-
Notifications
You must be signed in to change notification settings - Fork 28
Description
Summary
A single missed TCP keepalive packet sent from Dirk breaks the Vouch gRPC, causing a large number of missed attestations. This is most likely a result of an incomplete fix for gRPC Go for grpc-go issue 6250. Workaround unclear.
Details
The attached tcpdump.txt was captured on the Dirk server side (10.22.0.12), with Dirk binding port 8304. You can see that approximately every 15 seconds a TCP keep alive packet of length 0 sent by port 8304 (dirk) to the connected Vouch client on 10.22.0.4. Usually, Vouch side promptly responds with another 0 length packet. This is done approximately every 15 seconds.
At timestamp 20:45:44.390399 Dirk asks for another keepalive response, which Vouch fails to provide. After a timeout of another 15 seconds Dirk sends a RST packet. The same happens at timestamp 20:47:48.294498 with the Dirk side sending a RST after Vouch failed to reply 15 second prior. Looks like Vouch tries to send another data packet at 20:48:30.004706 and receives another RST.

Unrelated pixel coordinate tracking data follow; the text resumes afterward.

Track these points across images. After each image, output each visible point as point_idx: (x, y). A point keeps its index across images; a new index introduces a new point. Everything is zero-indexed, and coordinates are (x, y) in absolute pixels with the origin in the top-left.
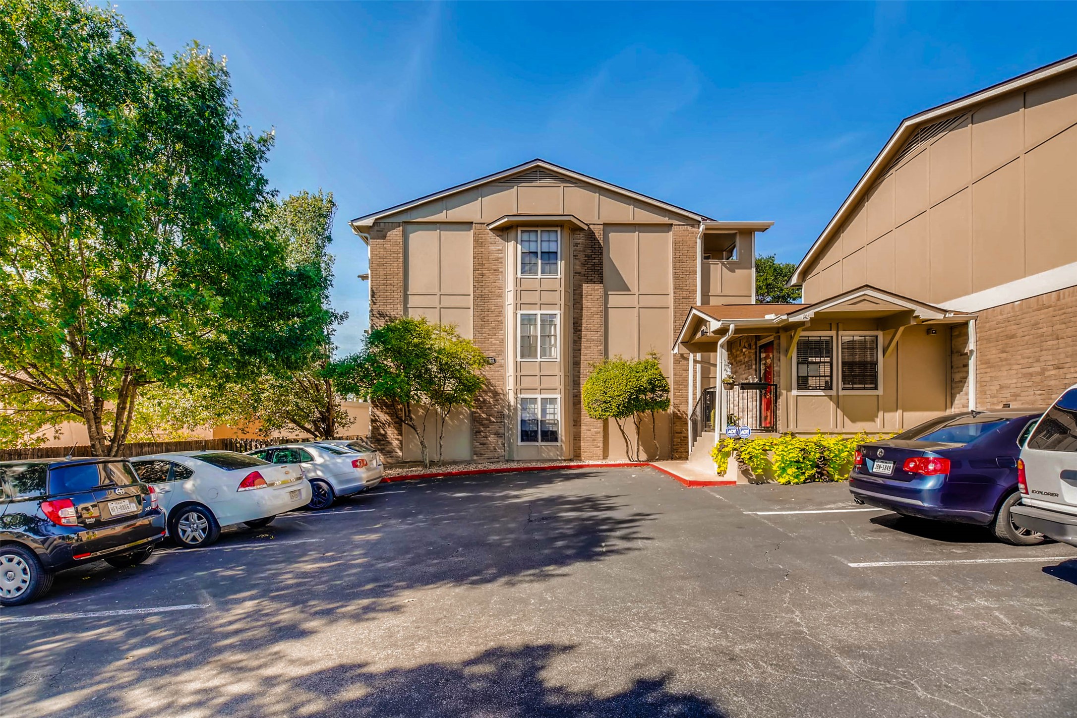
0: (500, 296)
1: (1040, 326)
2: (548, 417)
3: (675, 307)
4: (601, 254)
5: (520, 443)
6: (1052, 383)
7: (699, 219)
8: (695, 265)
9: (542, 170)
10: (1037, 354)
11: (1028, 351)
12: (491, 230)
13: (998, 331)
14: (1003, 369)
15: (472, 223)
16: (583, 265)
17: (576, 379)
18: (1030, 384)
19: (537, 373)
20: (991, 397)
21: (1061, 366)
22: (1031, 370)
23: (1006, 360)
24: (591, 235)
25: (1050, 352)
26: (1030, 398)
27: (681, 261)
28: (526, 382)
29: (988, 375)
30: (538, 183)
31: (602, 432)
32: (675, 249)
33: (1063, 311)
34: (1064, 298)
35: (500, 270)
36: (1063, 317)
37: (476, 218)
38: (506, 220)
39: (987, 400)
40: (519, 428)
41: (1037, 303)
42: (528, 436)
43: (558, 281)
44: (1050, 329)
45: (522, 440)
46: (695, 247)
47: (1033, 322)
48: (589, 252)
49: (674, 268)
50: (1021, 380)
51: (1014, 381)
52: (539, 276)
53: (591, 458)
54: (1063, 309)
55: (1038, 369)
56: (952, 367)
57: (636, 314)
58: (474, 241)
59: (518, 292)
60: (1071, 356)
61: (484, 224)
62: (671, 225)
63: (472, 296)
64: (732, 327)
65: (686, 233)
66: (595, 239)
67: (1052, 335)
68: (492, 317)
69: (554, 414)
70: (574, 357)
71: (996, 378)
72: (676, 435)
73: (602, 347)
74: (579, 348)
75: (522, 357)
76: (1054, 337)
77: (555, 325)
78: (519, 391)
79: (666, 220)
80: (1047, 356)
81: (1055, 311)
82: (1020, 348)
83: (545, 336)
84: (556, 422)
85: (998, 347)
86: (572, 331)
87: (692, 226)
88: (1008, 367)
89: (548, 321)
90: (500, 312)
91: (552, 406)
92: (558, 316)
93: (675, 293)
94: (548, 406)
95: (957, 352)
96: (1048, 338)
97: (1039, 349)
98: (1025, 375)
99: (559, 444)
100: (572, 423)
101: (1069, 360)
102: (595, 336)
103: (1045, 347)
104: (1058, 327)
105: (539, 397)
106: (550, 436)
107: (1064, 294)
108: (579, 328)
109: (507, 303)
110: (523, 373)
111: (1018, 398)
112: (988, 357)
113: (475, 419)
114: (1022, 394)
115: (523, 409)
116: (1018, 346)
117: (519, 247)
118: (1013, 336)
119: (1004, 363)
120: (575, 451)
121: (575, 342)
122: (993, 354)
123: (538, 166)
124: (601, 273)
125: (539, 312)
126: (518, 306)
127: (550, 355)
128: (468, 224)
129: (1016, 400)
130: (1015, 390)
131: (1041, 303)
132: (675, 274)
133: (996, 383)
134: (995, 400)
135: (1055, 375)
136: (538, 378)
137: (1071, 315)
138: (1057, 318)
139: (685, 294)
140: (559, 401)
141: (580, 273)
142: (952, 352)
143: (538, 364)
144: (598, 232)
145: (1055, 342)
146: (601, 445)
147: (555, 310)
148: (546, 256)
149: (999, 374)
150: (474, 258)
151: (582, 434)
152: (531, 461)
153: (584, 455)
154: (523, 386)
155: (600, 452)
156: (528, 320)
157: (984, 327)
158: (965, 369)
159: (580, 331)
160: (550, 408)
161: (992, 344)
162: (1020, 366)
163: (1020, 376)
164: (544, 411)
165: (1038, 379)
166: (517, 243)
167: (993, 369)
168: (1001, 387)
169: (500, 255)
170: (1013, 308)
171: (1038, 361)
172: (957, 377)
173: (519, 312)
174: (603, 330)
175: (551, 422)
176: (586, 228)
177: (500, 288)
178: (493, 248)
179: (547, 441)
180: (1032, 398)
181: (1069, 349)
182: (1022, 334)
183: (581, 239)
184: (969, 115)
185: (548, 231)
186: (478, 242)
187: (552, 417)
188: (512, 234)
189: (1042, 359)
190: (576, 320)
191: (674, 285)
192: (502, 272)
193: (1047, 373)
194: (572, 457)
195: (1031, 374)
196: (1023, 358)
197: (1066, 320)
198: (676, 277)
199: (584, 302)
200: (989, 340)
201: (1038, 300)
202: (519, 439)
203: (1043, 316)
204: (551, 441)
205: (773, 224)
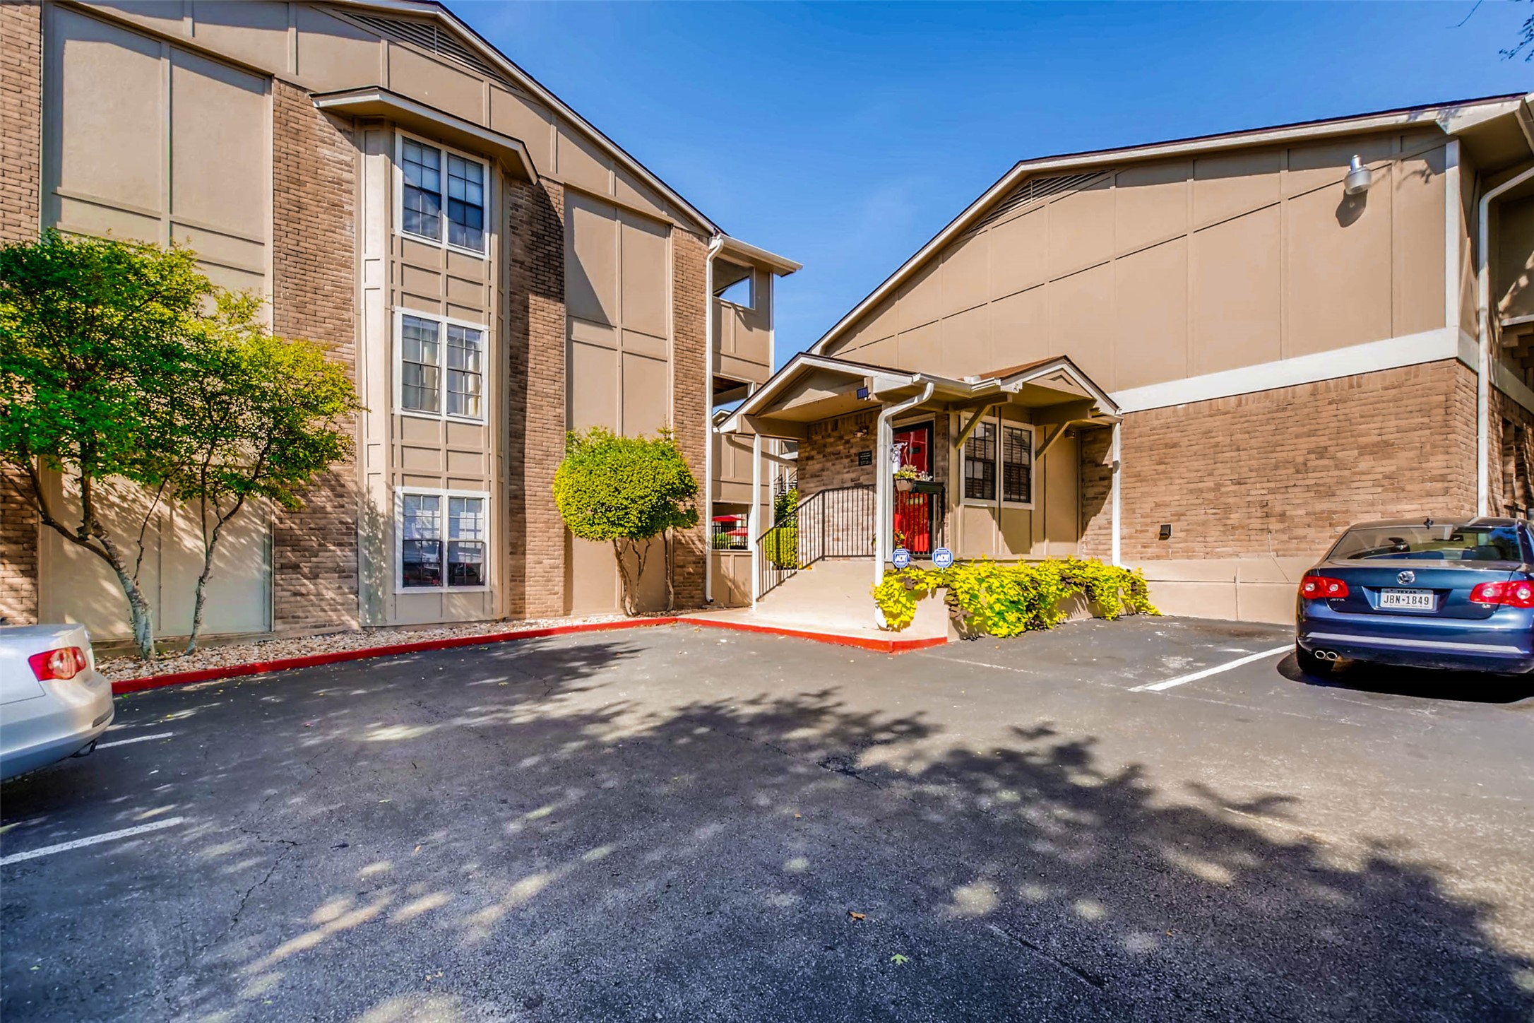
0: (346, 265)
1: (1214, 434)
2: (463, 536)
3: (677, 363)
4: (561, 238)
5: (400, 590)
6: (1231, 500)
7: (711, 228)
8: (704, 301)
9: (444, 30)
10: (1210, 467)
11: (1196, 463)
12: (324, 110)
13: (1152, 438)
14: (1159, 483)
15: (270, 77)
16: (530, 249)
17: (517, 464)
18: (1200, 501)
19: (441, 442)
20: (1142, 517)
21: (1242, 481)
22: (1201, 485)
23: (1164, 473)
24: (542, 198)
25: (1229, 465)
26: (1198, 518)
27: (684, 289)
28: (416, 461)
29: (1137, 490)
30: (435, 54)
31: (562, 565)
32: (676, 267)
33: (1244, 419)
34: (1247, 404)
35: (347, 207)
36: (1245, 425)
37: (285, 68)
38: (377, 97)
39: (1137, 521)
40: (399, 555)
41: (1212, 407)
42: (416, 574)
43: (484, 265)
44: (1228, 439)
45: (406, 583)
46: (702, 272)
47: (1203, 430)
48: (538, 227)
49: (676, 298)
50: (1188, 497)
51: (1177, 497)
52: (445, 244)
53: (542, 614)
54: (1246, 416)
55: (1211, 484)
56: (1083, 480)
57: (618, 362)
58: (277, 120)
59: (397, 267)
60: (1257, 470)
61: (304, 90)
62: (670, 225)
63: (269, 248)
64: (930, 387)
65: (691, 246)
66: (550, 207)
67: (1230, 446)
68: (325, 308)
69: (476, 531)
70: (512, 422)
71: (1150, 494)
72: (678, 570)
73: (562, 411)
74: (521, 405)
75: (406, 406)
76: (1234, 447)
77: (477, 353)
78: (398, 478)
79: (663, 215)
80: (1221, 469)
81: (1234, 417)
82: (1185, 459)
83: (456, 372)
84: (479, 546)
85: (1153, 458)
86: (507, 371)
87: (700, 238)
88: (1168, 482)
89: (463, 342)
90: (346, 301)
91: (472, 515)
92: (485, 336)
93: (676, 338)
94: (463, 515)
95: (1090, 462)
96: (1225, 449)
97: (1212, 461)
98: (1191, 491)
99: (486, 589)
100: (508, 549)
101: (1254, 474)
102: (552, 389)
103: (1220, 460)
104: (1239, 436)
105: (445, 494)
106: (466, 575)
107: (1247, 400)
108: (522, 368)
109: (364, 286)
110: (407, 442)
111: (1182, 518)
112: (1138, 469)
113: (279, 539)
114: (1188, 513)
115: (409, 519)
116: (1182, 456)
117: (398, 173)
118: (1174, 446)
119: (1161, 476)
120: (513, 602)
121: (513, 393)
122: (1145, 465)
123: (436, 19)
124: (561, 274)
125: (445, 320)
126: (397, 296)
127: (466, 412)
128: (261, 78)
129: (1178, 520)
130: (1178, 509)
131: (1215, 408)
132: (676, 308)
133: (1150, 499)
134: (1149, 520)
135: (1234, 492)
136: (442, 454)
137: (1257, 423)
138: (1239, 426)
139: (690, 344)
140: (486, 504)
141: (522, 263)
142: (1083, 462)
143: (441, 425)
144: (557, 197)
145: (1235, 454)
146: (560, 589)
147: (479, 321)
148: (460, 208)
149: (1155, 489)
150: (277, 160)
151: (527, 570)
152: (426, 626)
153: (529, 609)
154: (409, 468)
155: (558, 603)
156: (418, 331)
157: (1133, 433)
158: (1106, 483)
159: (525, 373)
160: (466, 519)
161: (1143, 454)
162: (1185, 481)
163: (1185, 492)
164: (454, 523)
165: (1211, 496)
166: (393, 161)
167: (1144, 484)
168: (1157, 505)
169: (346, 175)
170: (1175, 412)
171: (1211, 474)
172: (1091, 492)
173: (399, 311)
174: (564, 380)
175: (469, 545)
176: (534, 180)
177: (347, 248)
178: (325, 151)
179: (462, 583)
180: (1204, 517)
181: (1254, 462)
182: (1188, 443)
183: (523, 198)
184: (1112, 174)
185: (464, 159)
186: (285, 126)
187: (471, 536)
188: (380, 139)
189: (1216, 473)
190: (515, 350)
191: (676, 325)
192: (351, 213)
193: (1223, 489)
194: (507, 614)
195: (1201, 491)
196: (1190, 471)
197: (1250, 429)
198: (678, 313)
199: (531, 320)
200: (1139, 449)
201: (1211, 405)
202: (399, 582)
203: (1218, 423)
204: (469, 584)
205: (801, 267)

This is very likely grpc/grpc-go#6250 . See also https://github.com/grpc/grpc-go/blob/master/dialoptions.go#L464-L488 .
I am using Dirk v1.2.1-rc.1, so I should have a gRPC version that was released after the gRPC issue 6250 was closed. I am not sure why the fix isn't effective. Maybe because gRPC Go people only fixed the dialer side and left any problems with accept-ing sockets unfixed?
As a result my Hoodi validator is missing around 1/5 of attestations making the setup unfit for production.
$ journalctl -u podman-vouch-N4-I1 -S 00:00 -U 08:00 | grep "connection reset by peer" | wc
117 3129 39237